While this line of logic was presented to the jurors during the trial, the jurors still found the defendant guilty. The judge took objection to coming out with a definite number for the odds of guilt when the assumptions going into it are uncertain, though as argued before, for any reasonable choice, these numbers cannot change too much [2]. It seems that without formal training in statistics, it was difficult to accept these rules as "objective," even though this is a provably, well-defined, mathematical way to arrive at a decision. If common sense and the rules of logic and probability are really what jurors are considering to reach their decision, this has to be the outcome that they reach. [3] argues that to not believe the outcome of a Bayesian argument like this would be akin to not believing the result of a long division calculation done on a calculator.
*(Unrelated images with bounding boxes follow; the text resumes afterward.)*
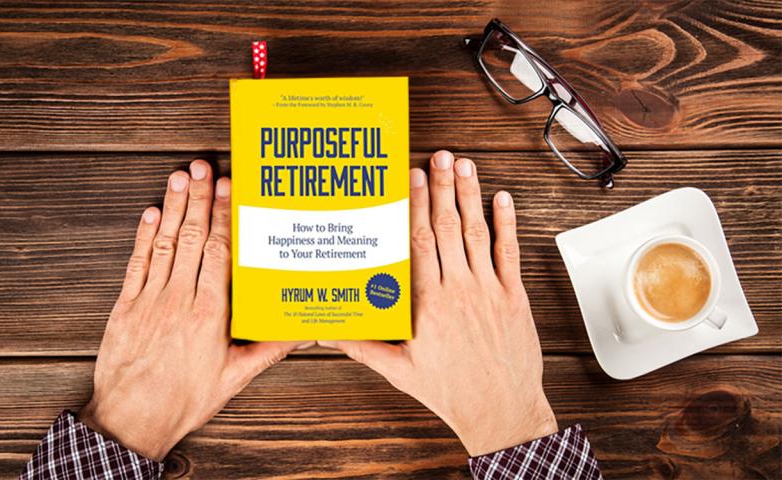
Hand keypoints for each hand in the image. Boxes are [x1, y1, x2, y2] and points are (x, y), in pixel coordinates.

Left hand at [80, 160, 306, 460]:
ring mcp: (150, 300)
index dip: (223, 215)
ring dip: (174, 207)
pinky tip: (152, 212)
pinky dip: (144, 236)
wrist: (133, 420)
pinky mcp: (126, 307)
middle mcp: (180, 300)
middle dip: (199, 199)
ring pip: (165, 244)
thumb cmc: (185, 400)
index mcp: (211, 314)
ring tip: (180, 176)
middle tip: (203, 166)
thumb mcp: (235, 377)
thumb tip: (305, 332)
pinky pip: (137, 264)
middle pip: (192, 238)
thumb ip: (271, 349)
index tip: (227, 187)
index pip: (219, 252)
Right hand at [319, 150, 556, 455]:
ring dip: (470, 195)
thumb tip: (329, 334)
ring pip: (477, 232)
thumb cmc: (451, 392)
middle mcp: (458, 290)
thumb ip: (363, 346)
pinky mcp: (515, 297)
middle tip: (438, 157)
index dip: (414, 205)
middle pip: (446, 227)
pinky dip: (507, 223)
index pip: (418, 243)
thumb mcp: (400, 371)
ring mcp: (489, 290)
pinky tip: (502, 198)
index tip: (411, 179)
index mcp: (428, 304)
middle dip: (441, 187)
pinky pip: (510, 253)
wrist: (500, 411)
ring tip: (465, 165)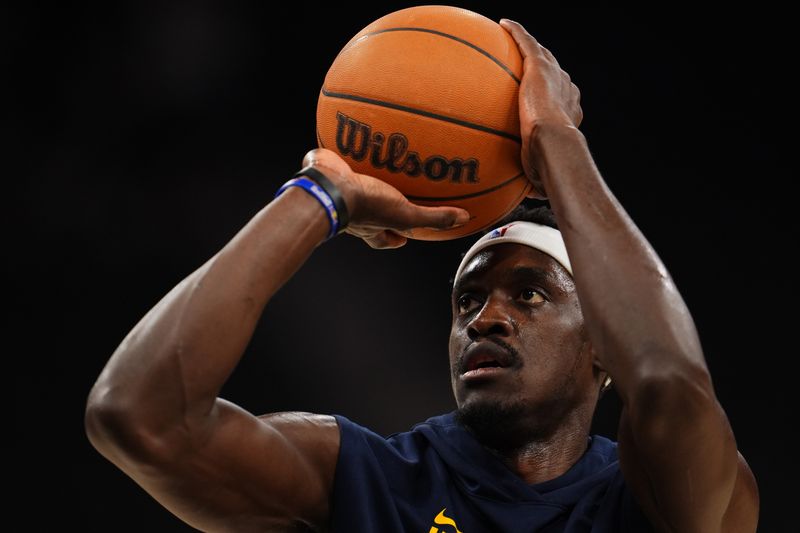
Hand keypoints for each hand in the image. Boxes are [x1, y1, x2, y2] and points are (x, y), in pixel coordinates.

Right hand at [301, 148, 469, 248]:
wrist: (328, 186)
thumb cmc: (365, 207)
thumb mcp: (406, 215)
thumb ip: (434, 218)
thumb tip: (465, 218)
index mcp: (371, 226)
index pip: (385, 239)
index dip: (395, 239)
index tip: (404, 238)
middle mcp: (357, 211)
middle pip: (372, 212)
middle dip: (384, 205)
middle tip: (398, 195)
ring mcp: (343, 190)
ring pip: (360, 183)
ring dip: (372, 173)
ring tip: (386, 157)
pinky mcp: (334, 169)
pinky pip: (347, 156)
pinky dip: (355, 145)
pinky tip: (367, 130)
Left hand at [500, 19, 582, 196]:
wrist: (553, 146)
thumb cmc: (550, 166)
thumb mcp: (541, 175)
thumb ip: (535, 180)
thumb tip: (532, 198)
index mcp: (570, 113)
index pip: (563, 99)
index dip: (555, 96)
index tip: (544, 98)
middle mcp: (567, 90)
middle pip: (555, 73)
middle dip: (544, 67)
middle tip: (531, 66)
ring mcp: (554, 76)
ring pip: (541, 54)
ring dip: (529, 45)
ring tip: (514, 37)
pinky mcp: (538, 66)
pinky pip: (525, 43)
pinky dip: (516, 33)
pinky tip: (502, 25)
The most common objection to Bayesian reasoning (though apparently not the one the judges in R v. Adams had) is that the choice of prior can be somewhat arbitrary. In the example above, in the estimation of people that could have committed the crime, I could take people who were on the same block, the same neighborhood, the same city, or maybe even the same state. Each of these would certainly give different answers, so care must be taken to choose appropriate values for the prior. This doesn't make the method wrong or unobjective. It is just that the method cannot start with no absolutely no assumptions. Given a basic assumption, though, it provides a systematic way to see how the basic assumption changes when all the evidence is considered.

This problem seems to stem from a misunderstanding of basic statistics by the jury, attorneys, and judges. Another example of this is the U.K. Judge Edwards-Stuart who claimed that putting a probability on an event that has already happened is "pseudo-mathematics" [4]. This just shows the judge's ignorance, as this is precisely the type of problem Bayesian inference can explain. It is a shame that in the U.K. Bayesian reasoning is actively discouraged due to R v. Adams, as this is the only rigorous way to deal with these types of problems. I wasn't able to find any specific examples in the U.S., but I assume the "fear" of Bayesian statistics in courts here is similar to the case in the U.K.

1. Jeffreys, H. 1998. The Theory of Probability.
2. Lynch, M. and McNally, M., 2003. “Science,” “common sense,” and DNA evidence: a legal controversy about the public understanding of science. Public Understanding of Science, 12-1, 83-103.
3. Fenton, N. and Neil, M., 2011. Avoiding Probabilistic Reasoning Fallacies in Legal Practice using Bayesian Networks. Austl. J. Leg. Phil., 36, 114-151.
4. Nulty and Others v. Milton Keynes Borough Council, 2013. EWCA Civ 15.